Greeks and Romans did not conceive of politics as something esoteric, but rather as a pervasive and abiding concern for matters common to the whole community.
In Greece, citizens addressed what they called “ta politika” — matters of concern to a certain community — primarily in a “polis,” a particular kind of territory and settlement, combining an urban core, often walled, with a region of agricultural hinterland. It was a space in which the collective well-being could be defined, pursued and shared.
Thus, the book, in tracing politics to its origins, “can reveal a range of ancient and modern preoccupations, so that common ground can be traced and light shed on those areas where they differ.”
Often differences are only skin deep.
For example, while the Internet and social media play a big role in shaping public opinion today, this does not differ too much from the role played by rhetoric in Athens.
“Why did Greek citizens so prize the polis and the possibility of caring together for ta politica? They valued being respected as equals (as well as the possibility of being esteemed differentially as individuals), and they valued collective flourishing,” the book claims.

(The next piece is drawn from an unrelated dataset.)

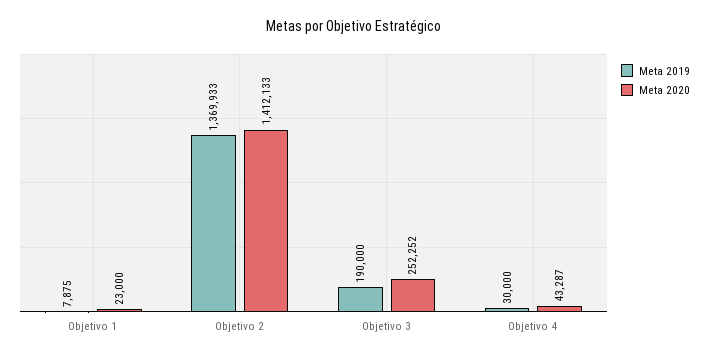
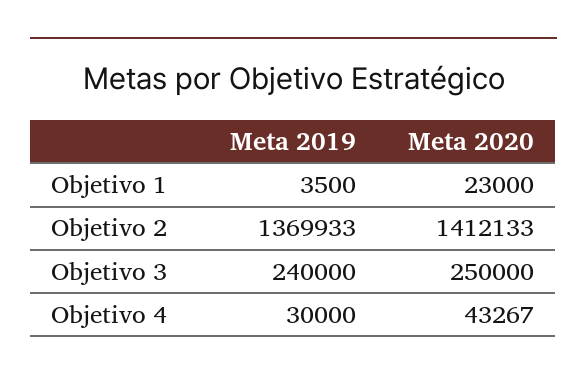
Meta 2019, Objetivo 1: 7875 -> 3500
Meta 2019, Objetivo 3: 190000 -> 240000
Meta 2020, Objetivo 3: 252252 -> 250000
Meta 2020, Objetivo 4: 43287 -> 43267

This activity protected themselves against domination, which could mean despoliation, enslavement or death.
“It is perhaps in their answer to how that the Greeks innovated most dramatically: by developing mechanisms of decision-making and accountability that allowed ta politika to be considered and determined collectively.”
The eight ideas cited in the book constitute the core of politics and can help us to envision what politics should be.
The author’s guiding principle is to choose ideas “that can be used to illuminate key aspects of ancient thought while also informing contemporary reflections.”
Of these, two ideas address what power might possibly achieve: justice and virtue, while six address how to organize extent to which varying kinds of control should be brought to bear upon these relations: constitution, democracy, citizenship, cosmopolitanism, republic and sovereignty. Each of these concepts enriches our understanding of what politics should be in different ways.
Fountain of ideas
“Pliteia,” often translated in English as “constitution,” for instance, is a means of preventing the poor from being exploited or even enslaved by the rich.
Examination of modern democracies suggest how they achieve, or could achieve, the ideas that they value most.
As Lane writes, “It proves that a political system can exist in which the richest citizens cannot use their wealth to dominate the poor or to accumulate a lasting and far-reaching power base in politics.”
Thus, it is profitable for us to drink from the fountain of ideas from thousands of years ago.
“The Romans balanced the role of the political elite (overlapping with the economic elite) against the role of ordinary Romans, whereas the Athenian democrats had enabled the poor to control and adjudicate, in crucial ways, the claims of the elite,” Lane observes.
That’s a contrast to the lack of resistance today to the nexus of organized wealth and power.
Similarly, in the globalized era, given wholesale environmental degradation — for all the appearances of increasing connectivity — initiatives to address climate change easily get obstructed.
People are reluctant to act because they feel they are sacrificing for something that might benefit others.
There is a need to examine the idea of cosmopolitanism, which refers to the entire universe (Kosmos) as a realm of citizens (politai), with a wide range of ethical and political implications, leading to related discussion about, among other things, human fellowship or the higher human ideal of friendship.
In this gilded age of globalization, we are also reminded of the exploitation of labor and the environment beyond national boundaries.
By engaging with the political ideas of the Greeks and Romans, we can equip and empower ourselves to identify some of the evils we have come to take for granted, and fight for change.